# Tasks and exercises
• A. In the comment thread about site speed, why are .gifs that jump all about called bad news? Answer in one to three sentences.
• B. Transcribe the comment thread about site speed between "The big problem" and "60kB if possible!", inclusive.
• C. Carry on the comment thread about site speed, starting after its final sentence.

# Source document
- Opening Delimiter -


    You have added site caching, which is a good idea although make sure everything is switched off when logged in. At the moment we do not have caching enabled because it caused a problem with Maria’s computer (I can’t see why) but we do have compression and our page speed score was 93%, which is not bad considering it is running on a very skimpy server.

    The big problem we have is (a) alt-tags on images which if you don’t set when you add the image to the post, is very messy to do later and (b) the iframes that Facebook, Twitter etc generate. These do delay loading properly (yes you can read the text but it isn’t completed) and quite often show errors in the log. These are SEO-unfriendly.

    HTH

    • JB says:

      I hear you John, we’re actually in the process of changing up our header/design of our site so hopefully that will be fixed soon. Caching is just as bad as it is good. I am debating getting a different one. Although I heard quick cache is pretty easy to use.

      As for the ALT tags…I just went through every article to add them in and that took a while. Hopefully I’ll learn more as I continue this in my travels so I don’t have to do it later again!

      • @JB – Good your on the case! Under 60kB if possible!

        .gifs that jump all about are bad news as they have layers and each layer can be big. I find them very distracting anyway!

        Our logo was done for us by Jai Catalano and I reduced the depth a bit before implementing it but I did find that as I had moved from a background image to a foreground image that is clickable. the background was still being downloaded for legacy IE which I had forgotten to remove. Firebug NET is very useful!

        Alt tags are a pain but of course this won’t affect the load speed! You must have a lot of patience to go through and alter them all from the dashboard – you have to do it from the post editor because otherwise it doesn’t rebuild the post if you just change the tag in the media library…. One day this will improve!

        The problems with caching are almost certainly as Blue Host has compression switched on and maybe your setup isn’t perfect :-) I see you are using W3T which can be a pain to set up. The key is to ensure that no caching is allowed for anything (including database access) when you are logged in. Then it should work smoothly. I need to clean the cookies out of Maria’s browser which is I think the source of the problems so if you find something nasty, do the same. But visitors will see the cached version.

- Closing Delimiter -

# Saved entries
- Opening Delimiter -

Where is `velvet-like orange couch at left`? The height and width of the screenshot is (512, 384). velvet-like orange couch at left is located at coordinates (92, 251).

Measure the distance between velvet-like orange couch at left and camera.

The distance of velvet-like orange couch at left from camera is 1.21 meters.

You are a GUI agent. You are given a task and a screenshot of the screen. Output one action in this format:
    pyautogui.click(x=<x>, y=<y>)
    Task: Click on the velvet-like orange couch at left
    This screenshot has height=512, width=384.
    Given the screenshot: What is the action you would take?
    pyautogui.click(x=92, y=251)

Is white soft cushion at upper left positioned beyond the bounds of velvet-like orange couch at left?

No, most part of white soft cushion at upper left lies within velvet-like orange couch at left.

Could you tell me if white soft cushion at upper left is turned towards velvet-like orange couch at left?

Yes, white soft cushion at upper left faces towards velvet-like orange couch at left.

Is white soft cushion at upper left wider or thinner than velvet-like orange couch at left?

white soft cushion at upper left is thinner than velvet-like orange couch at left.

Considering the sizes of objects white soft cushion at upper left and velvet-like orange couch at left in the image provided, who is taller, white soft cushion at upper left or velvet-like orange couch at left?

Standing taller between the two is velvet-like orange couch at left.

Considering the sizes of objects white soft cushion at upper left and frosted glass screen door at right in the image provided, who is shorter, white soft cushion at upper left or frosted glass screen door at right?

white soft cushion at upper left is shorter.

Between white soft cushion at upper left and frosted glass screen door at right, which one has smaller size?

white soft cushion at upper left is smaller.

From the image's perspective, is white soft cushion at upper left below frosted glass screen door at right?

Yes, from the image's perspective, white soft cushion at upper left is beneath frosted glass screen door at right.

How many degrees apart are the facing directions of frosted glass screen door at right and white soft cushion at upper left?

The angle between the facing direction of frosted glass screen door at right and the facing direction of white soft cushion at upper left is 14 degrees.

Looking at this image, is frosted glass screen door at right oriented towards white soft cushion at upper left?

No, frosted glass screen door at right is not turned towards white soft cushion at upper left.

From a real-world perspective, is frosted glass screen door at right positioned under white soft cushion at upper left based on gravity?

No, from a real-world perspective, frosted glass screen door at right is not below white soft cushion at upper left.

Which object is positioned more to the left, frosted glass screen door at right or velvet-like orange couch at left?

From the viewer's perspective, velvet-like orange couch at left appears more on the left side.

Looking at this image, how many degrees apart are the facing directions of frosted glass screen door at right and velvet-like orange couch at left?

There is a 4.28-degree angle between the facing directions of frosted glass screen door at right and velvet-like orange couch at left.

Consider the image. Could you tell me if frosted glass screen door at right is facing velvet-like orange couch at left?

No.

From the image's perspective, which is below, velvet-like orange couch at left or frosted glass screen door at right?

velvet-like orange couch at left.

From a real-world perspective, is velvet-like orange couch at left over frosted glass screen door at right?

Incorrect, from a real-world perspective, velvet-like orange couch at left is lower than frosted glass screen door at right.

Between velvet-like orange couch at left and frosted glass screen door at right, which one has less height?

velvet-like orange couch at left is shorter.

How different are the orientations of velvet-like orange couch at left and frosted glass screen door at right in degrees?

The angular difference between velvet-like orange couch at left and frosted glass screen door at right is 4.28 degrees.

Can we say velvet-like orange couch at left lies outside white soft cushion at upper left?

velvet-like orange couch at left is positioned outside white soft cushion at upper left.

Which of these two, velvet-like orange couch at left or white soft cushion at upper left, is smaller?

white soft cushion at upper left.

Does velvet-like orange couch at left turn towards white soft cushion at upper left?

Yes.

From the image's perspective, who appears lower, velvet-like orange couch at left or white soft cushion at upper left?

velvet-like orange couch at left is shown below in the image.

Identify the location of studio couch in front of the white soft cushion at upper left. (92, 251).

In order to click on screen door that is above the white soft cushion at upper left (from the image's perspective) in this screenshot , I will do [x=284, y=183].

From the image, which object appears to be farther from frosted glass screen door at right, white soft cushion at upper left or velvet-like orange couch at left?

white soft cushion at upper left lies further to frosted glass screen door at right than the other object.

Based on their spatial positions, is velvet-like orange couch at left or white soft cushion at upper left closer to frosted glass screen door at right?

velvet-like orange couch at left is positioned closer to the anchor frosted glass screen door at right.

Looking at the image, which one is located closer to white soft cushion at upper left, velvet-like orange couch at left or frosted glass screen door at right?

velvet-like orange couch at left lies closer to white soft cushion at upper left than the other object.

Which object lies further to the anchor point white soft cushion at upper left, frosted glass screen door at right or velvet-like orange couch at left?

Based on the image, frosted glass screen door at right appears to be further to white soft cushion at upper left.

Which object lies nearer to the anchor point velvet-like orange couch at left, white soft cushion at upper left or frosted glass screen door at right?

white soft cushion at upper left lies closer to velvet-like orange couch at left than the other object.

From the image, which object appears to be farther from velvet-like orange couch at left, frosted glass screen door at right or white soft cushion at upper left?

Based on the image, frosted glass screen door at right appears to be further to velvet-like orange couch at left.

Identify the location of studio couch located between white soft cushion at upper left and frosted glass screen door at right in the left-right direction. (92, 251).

- Closing Delimiter -

# Answers for this exercise
• A. They are bad news because they have layers, and each layer can be big.

• B.
The big problem we have is (a) alt-tags on images which if you don’t set when you add the image to the post, is very messy to do later and (b) the iframes that Facebook, Twitter etc generate. These do delay loading properly (yes you can read the text but it isn’t completed) and quite often show errors in the log. These are SEO-unfriendly.

    HTH

    • JB says:

      I hear you John, we’re actually in the process of changing up our header/design of our site so hopefully that will be fixed soon. Caching is just as bad as it is good. I am debating getting a different one. Although I heard quick cache is pretty easy to use.

      As for the ALT tags…I just went through every article to add them in and that took a while. Hopefully I’ll learn more as I continue this in my travels so I don’t have to do it later again!

      • @JB – Good your on the case! Under 60kB if possible!

• C.
  5. PK says:

    Keep us posted on CloudFlare – I used it for a while, but I think it’s all about what server you’re on. Since it attracts controversial sites, CF becomes like a honeypot for DDoS attacks, and our server kept getting knocked offline (even though it was admittedly much faster).

    I wish Amazon would do something like that, haha.

  6. JB says:

    Ya I’m on the fence about it, I just switched servers and no longer use CloudFlare. Its kind of like using Norton Antivirus…sometimes you’re better off using something off the beaten path because there is a bulls-eye painted on Norton.

  7. John @ Married (with Debt) says:

    I tweaked my W3TC browser caching and got my score there from an F to a C, so maybe that will help me out. I still feel like my site is slower after installing W3.

    • @John – you weren’t logged in were you?

      Caching is only faster when you are just a visitor unless it is very clever and you have a very busy site with lots of users. You should see a gain of about 50% – they claim more. To measure this of course you have to ensure that browser caching is temporarily off.

      Given the choice and if they are alternatives, I would go for compression over caching but MUM has that on anyway. If you can get to the .htaccess file and mod_gzip, it is easy to switch it on.

      But compression can interfere with caching so be careful!

  8. I hadn’t really considered loading times until recently – this is definitely something I’ll have to take a closer look at, especially when images are probably one of the things that affect performance.

  9. Christine says:

    Great post – trying to fine tune my site as we speak. Thanks!